** PROVIDED TEXT follows **

William F. Melville Jr., 80, 1st president, chief executive officer of MBNA America

October 14, 2001|By Frederick N. Rasmussen | Frederick N. Rasmussen,SUN STAFF

William F. Melville Jr., who was the first president and chief executive officer of MBNA America, died Wednesday at FutureCare Chesapeake in Arnold of respiratory failure from Alzheimer's disease. The Severna Park resident was 80.

Mr. Melville, a longtime Roland Park resident who had lived in Severna Park since 1995, rose from bank teller to become president and CEO of the credit card giant.

He began as a teller in 1946 with Fidelity Trust in Baltimore, which was later acquired by Maryland National Bank. He was elected assistant cashier in 1956 and named vice president of consumer services in 1962.

Mr. Melville managed and was responsible for all consumer credit activities for Maryland National Bank's 66 offices in the Baltimore-Washington region, the Eastern Shore and Southern Maryland.

Mr. Melville led the bank into the credit card business when he negotiated the purchase in 1967 of Charg-It Baltimore, a locally owned credit card program. In 1969, he was elected senior vice president of the bank and converted Maryland National Bank's credit card portfolio to Master Charge, making MNB the 13th bank in the nation to offer credit cards, the predecessor of MasterCard.

In 1982, Maryland National Bank formed MBNA America and later moved the business from Maryland to Delaware. Since then, MBNA America has become a publicly held company and grown into the largest independent credit card issuer in the world with $92.6 billion in managed loans.

** End of PROVIDED TEXT **
** PROVIDED MATERIAL follows **

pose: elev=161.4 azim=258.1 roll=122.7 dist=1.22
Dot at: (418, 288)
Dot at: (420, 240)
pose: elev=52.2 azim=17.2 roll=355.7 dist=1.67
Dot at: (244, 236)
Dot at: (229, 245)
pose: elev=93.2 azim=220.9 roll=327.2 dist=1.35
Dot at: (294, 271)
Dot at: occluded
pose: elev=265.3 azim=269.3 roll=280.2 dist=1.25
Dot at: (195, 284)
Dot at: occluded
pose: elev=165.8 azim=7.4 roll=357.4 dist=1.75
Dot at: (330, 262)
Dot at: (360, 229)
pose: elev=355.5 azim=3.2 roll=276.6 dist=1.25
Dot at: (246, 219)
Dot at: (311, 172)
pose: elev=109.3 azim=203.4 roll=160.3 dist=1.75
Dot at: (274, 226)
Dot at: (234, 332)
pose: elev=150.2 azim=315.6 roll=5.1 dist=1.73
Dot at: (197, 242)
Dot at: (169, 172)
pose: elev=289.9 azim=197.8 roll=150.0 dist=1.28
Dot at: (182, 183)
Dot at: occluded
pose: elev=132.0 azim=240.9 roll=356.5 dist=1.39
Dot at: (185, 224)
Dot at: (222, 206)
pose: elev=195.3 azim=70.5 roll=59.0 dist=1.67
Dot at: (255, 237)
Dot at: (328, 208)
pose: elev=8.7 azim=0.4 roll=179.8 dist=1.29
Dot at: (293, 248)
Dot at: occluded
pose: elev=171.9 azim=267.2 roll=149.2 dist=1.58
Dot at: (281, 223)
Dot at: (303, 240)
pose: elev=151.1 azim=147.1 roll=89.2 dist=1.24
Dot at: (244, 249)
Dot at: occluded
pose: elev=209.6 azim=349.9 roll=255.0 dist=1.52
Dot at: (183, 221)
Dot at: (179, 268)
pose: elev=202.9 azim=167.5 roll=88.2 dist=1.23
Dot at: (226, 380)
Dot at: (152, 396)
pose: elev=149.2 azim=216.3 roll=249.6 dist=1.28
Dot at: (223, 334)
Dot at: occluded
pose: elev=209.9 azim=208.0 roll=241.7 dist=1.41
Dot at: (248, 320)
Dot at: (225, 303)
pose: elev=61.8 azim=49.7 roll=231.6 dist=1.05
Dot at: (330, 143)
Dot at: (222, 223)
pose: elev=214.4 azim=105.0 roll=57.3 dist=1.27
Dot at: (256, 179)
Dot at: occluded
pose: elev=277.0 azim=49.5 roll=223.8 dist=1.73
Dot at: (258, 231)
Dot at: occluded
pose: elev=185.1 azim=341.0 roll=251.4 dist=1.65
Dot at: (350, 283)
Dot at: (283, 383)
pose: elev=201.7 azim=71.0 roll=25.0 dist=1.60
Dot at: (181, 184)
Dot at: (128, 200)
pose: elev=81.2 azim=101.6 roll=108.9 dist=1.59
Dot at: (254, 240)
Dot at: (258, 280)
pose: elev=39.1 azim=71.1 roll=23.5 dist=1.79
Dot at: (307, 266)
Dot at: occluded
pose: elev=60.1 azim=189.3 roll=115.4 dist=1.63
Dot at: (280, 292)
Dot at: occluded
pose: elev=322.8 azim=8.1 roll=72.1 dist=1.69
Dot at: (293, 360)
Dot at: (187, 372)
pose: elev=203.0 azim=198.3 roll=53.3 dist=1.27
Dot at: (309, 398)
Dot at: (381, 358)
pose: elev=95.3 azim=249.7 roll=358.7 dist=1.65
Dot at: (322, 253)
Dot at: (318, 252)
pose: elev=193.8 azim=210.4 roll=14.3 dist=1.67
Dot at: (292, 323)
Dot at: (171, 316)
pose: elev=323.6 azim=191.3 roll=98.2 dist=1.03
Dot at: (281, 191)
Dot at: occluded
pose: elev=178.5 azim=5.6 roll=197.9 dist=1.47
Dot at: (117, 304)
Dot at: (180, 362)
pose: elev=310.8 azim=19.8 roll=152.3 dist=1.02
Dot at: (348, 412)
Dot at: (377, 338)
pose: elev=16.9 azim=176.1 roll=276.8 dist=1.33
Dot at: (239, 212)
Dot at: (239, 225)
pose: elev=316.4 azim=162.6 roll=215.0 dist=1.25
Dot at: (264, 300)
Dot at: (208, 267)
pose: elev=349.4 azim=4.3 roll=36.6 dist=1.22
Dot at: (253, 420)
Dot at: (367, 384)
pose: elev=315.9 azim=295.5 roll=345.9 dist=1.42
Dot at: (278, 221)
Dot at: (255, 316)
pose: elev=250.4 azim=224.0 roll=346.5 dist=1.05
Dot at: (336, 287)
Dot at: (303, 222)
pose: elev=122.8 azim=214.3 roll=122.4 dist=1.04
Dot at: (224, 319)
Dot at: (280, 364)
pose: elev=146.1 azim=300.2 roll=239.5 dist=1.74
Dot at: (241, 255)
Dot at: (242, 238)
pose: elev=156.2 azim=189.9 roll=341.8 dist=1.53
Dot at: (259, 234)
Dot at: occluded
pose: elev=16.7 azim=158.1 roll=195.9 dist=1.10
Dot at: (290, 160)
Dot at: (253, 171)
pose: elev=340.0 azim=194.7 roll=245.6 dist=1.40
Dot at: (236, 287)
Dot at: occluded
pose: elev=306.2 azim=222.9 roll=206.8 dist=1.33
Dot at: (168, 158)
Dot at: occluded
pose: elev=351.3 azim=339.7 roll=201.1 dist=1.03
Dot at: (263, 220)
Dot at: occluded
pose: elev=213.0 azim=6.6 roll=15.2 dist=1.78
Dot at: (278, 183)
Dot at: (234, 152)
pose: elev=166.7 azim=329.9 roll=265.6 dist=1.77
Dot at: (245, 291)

** End of PROVIDED MATERIAL **

-- YOUR INSTRUCTIONS --
For the obituary of William F. Melville Jr., say whether each statement agrees with it, answering yes or no and quoting the words that decide it. (a) Melville started his banking career as a teller at Fidelity Trust in Baltimore in 1946. (b) Melville had lived in Severna Park since 1982. (c) Maryland National Bank formed MBNA America in 1969.

-- TASK ANSWER --
(a) Yes: "He began as a teller in 1946 with Fidelity Trust in Baltimore"
(b) No: "who had lived in Severna Park since 1995"
(c) No: "In 1982, Maryland National Bank formed MBNA America"